Subject-Object duality is a vestige of our predatory nature: a life-form (such as you are) eyes (sees) another life-form; zooms in, focuses, attends… to see if this other life-form is fit to eat; subject-object duality is born: “I” want “it.” This is our evolutionary past: our attention evolved to track patterns.
To attend is to objectify, to turn an aspect of reality into an “object,” into a “thing.” When you objectify an aspect of your environment at the very same time you are also objectifying yourself, turning your unconditional sense of being into a “thing” called “self.” Indeed, to attend to the Other is to distill yourself into a stand-alone Self out of the oneness of what surrounds you. Immersed in all that is at a baseline, we pop out of this anonymity of mindlessness as soon as we begin to track and hunt patterns.

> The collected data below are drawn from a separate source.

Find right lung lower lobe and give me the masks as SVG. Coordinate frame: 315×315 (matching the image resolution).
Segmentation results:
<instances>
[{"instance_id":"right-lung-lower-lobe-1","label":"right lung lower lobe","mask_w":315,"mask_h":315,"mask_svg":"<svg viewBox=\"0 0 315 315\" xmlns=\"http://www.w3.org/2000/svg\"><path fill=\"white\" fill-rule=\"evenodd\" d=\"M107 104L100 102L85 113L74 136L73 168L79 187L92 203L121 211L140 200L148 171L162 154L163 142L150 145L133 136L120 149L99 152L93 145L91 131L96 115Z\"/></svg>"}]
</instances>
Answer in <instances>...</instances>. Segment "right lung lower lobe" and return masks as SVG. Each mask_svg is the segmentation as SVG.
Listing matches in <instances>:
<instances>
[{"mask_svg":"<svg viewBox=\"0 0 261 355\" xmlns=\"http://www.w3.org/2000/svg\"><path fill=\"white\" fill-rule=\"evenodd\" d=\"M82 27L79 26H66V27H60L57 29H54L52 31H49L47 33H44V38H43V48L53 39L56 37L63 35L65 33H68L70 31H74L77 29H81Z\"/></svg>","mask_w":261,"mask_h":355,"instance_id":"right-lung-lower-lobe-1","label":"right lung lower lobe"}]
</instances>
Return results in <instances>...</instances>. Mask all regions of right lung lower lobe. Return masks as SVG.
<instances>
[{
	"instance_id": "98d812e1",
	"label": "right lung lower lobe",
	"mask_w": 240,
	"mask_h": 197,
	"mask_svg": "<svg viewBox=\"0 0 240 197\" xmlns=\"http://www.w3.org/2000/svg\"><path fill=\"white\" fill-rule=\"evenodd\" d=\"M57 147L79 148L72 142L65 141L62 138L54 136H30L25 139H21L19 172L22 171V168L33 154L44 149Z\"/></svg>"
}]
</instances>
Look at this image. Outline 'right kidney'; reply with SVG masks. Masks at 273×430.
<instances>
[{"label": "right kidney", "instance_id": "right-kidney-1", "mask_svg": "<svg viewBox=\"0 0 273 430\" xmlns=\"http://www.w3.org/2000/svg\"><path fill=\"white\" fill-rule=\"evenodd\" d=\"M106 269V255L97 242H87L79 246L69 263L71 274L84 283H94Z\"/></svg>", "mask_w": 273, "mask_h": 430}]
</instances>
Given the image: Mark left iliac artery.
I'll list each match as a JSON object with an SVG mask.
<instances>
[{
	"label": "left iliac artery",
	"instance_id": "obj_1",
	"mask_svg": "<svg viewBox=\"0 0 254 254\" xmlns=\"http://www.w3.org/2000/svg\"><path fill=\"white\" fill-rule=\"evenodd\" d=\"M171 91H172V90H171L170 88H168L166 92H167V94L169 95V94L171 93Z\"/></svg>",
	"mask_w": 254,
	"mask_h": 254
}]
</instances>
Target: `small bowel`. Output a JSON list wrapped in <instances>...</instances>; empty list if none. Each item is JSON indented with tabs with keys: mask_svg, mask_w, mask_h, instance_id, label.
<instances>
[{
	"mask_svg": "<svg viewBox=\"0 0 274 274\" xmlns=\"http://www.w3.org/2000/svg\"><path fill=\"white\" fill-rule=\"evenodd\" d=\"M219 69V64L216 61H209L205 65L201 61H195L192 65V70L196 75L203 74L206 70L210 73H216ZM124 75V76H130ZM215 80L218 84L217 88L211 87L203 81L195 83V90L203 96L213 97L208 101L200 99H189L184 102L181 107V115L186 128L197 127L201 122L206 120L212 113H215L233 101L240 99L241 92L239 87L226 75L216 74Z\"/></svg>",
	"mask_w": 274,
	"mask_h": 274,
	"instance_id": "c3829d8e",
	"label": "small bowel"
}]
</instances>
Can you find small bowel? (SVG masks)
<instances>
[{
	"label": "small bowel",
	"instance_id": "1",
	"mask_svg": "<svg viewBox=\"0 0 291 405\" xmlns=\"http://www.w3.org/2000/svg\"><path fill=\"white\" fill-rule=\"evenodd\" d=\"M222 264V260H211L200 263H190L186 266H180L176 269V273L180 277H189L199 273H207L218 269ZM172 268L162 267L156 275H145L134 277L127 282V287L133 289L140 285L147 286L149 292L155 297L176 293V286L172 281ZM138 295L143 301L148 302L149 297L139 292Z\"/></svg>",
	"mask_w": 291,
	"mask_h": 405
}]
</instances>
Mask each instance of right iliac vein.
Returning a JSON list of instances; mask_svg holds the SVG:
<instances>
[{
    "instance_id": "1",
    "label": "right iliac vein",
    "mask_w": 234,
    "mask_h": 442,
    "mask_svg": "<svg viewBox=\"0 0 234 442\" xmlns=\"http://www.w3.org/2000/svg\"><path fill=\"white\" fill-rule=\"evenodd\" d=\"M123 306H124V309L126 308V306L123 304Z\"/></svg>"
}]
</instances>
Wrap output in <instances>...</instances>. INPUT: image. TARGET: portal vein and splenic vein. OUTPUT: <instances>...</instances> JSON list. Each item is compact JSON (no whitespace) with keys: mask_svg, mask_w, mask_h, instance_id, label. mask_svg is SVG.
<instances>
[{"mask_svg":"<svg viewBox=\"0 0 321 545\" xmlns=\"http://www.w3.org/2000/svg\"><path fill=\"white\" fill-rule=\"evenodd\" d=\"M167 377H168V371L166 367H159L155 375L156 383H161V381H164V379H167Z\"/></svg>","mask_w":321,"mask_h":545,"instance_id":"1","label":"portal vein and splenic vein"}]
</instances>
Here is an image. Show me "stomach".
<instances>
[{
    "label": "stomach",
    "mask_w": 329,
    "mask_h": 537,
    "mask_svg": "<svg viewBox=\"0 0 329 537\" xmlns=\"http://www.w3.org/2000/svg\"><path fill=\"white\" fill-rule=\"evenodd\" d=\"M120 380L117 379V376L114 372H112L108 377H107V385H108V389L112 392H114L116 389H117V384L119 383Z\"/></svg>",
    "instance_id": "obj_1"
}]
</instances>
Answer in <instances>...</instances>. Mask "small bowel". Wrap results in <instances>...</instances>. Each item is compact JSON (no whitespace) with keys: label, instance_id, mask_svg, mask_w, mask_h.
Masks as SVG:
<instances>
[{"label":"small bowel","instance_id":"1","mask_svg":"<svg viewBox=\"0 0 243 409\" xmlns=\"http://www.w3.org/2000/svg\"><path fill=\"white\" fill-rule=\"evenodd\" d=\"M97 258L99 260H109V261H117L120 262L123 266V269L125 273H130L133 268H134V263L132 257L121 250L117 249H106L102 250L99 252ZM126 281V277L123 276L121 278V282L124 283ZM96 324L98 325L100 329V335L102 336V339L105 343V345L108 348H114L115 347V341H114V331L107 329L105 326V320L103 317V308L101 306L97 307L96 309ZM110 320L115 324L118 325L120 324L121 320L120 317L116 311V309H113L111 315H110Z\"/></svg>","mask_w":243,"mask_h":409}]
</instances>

We are first and foremost informational hunter-gatherers.
So then what is mindfulness? Mindfulness is a return to this primordial oneness in which you no longer differentiate between yourself and your object of attention, between Self and Other, between Ego and Eco, between Subject and Object.
Mindfulness is, in a sense, a collapse of Subject-Object duality. Put differently, mindfulness is a form of mindlessness of self (a forgetting of self, a state of no-self, a state of pattern-indifference, a state of no-mind).
To sum up: mind is a pattern-hunger; mindfulness is the satisfaction of this hunger through letting go of the pattern.